At a time when Africa is rising and forging its own identity, the Francophone nations of the continent are setting a poor example by nestling under the wing of French premier Emmanuel Macron.

Colonialism 2.0 the liberal Guardian in London called it, other writers have called it an exploitative form of monetary control over  12 former French colonies:  Benin, Burkina Faso, Cameroon, Chad, Central African Republic, Gabon, Ivory Coast, Mali, Niger, the Republic of Congo, Senegal, and Togo.

I am surprised there have not been more condemning words from within Africa.

President Macron has said the CFA Franc is here to stay but will be renamed the Eco in 2027. Different name, same game – neo-colonialism.

At the heart of the matter is the so-called French Colonies of Africa (CFA) a grouping based on European control that has outlasted colonialism and seems to be settling down for the rest of the 21st century.  It is a system of control from Paris that effectively allows France to farm vast African territory for resources and lucrative export markets.

The CFA system also creates revenue for the French by requiring the 12 former colonies – home to 180 million Africans –  to deposit 50 percent of their reserves into the Treasury in Paris. This money earns interest and the devaluation of the CFA Franc over the years has increased the buying power of French currency in Africa effectively subsiding the French way of life.

Add to that the willingness of the French to send troops into their former colonies at the drop of a hat and what was the point of ending colonialism anyway? Africa’s former second largest colonial empire acting like its 1892.
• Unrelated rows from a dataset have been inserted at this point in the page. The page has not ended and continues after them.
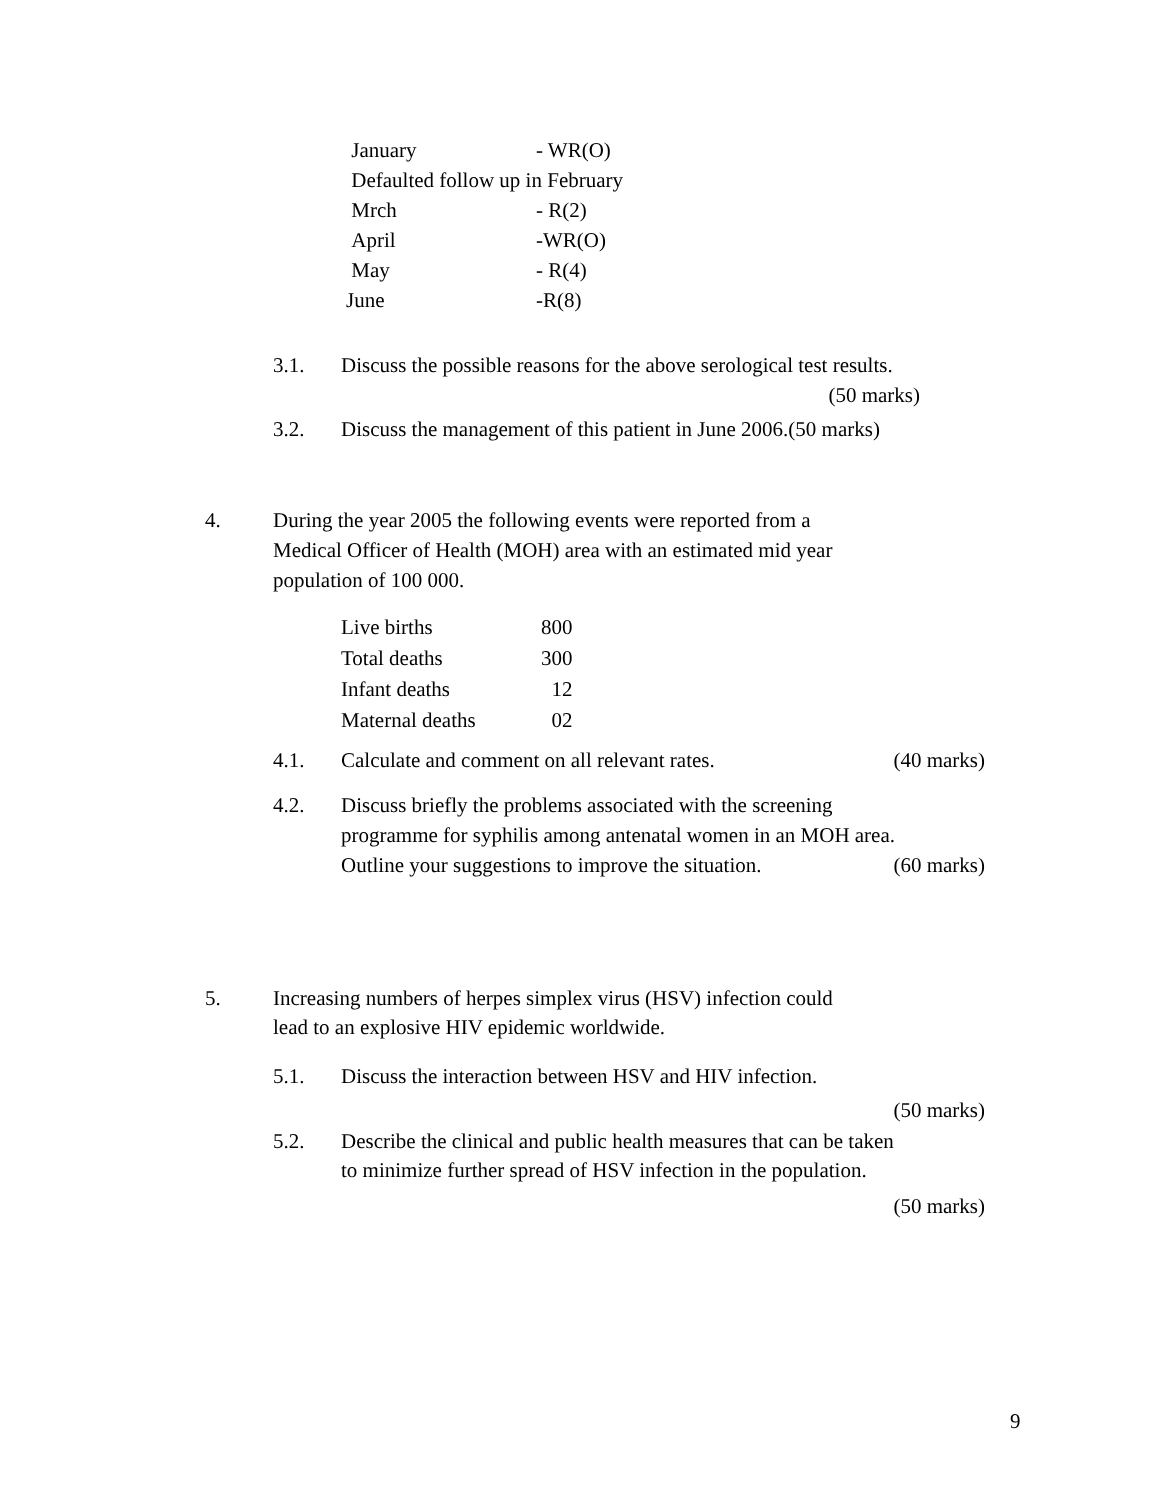| January | - WR(O) |
| Defaulted follow up in February | |
| Mrch | - R(2) |
| April | -WR(O) |
| May | - R(4) |
| June | -R(8) |
3.1. Discuss the possible reasons for the above serological test results.
(50 marks)
3.2. Discuss the management of this patient in June 2006.(50 marks)
4. During the year 2005 the following events were reported from a
Medical Officer of Health (MOH) area with an estimated mid year
population of 100 000.
| Live births | 800 |
| Total deaths | 300 |
| Infant deaths | 12 |
| Maternal deaths | 02 |
4.1. Calculate and comment on all relevant rates. (40 marks)
4.2. Discuss briefly the problems associated with the screening
programme for syphilis among antenatal women in an MOH area.
Outline your suggestions to improve the situation. (60 marks)
5. Increasing numbers of herpes simplex virus (HSV) infection could
lead to an explosive HIV epidemic worldwide.
5.1. Discuss the interaction between HSV and HIV infection.
(50 marks)
5.2. Describe the clinical and public health measures that can be taken
to minimize further spread of HSV infection in the population.
(50 marks)
9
I often wonder what the African Union would make of the British Army disembarking in Zimbabwe to quell unrest, or London demanding prosperous Botswana deposit 50 percent of precious reserves into a bank in London and pay interest for the privilege! Never.

Often Anglophone nations view their former colonisers with robust derision and I think to an extent that it is a healthy attitude – the alternative is humble acquiescence.

Sure, they say Francophone African leaders do get a bit of a say in who will be the next French president, but really should that matter?  Is that not mere crumbs from the top table?

It’s nonsense. African nations should deal with their former colonisers as equals, not as vassals. Those days are over and part of standing tall in liberated Africa is about casting off colonial shackles with dignity and staring down former colonial masters.

The days of distant European capitals exerting direct control over Africa should have ended in the century before last.

The sooner  France and Francophone African nations wake up to that fact, the better.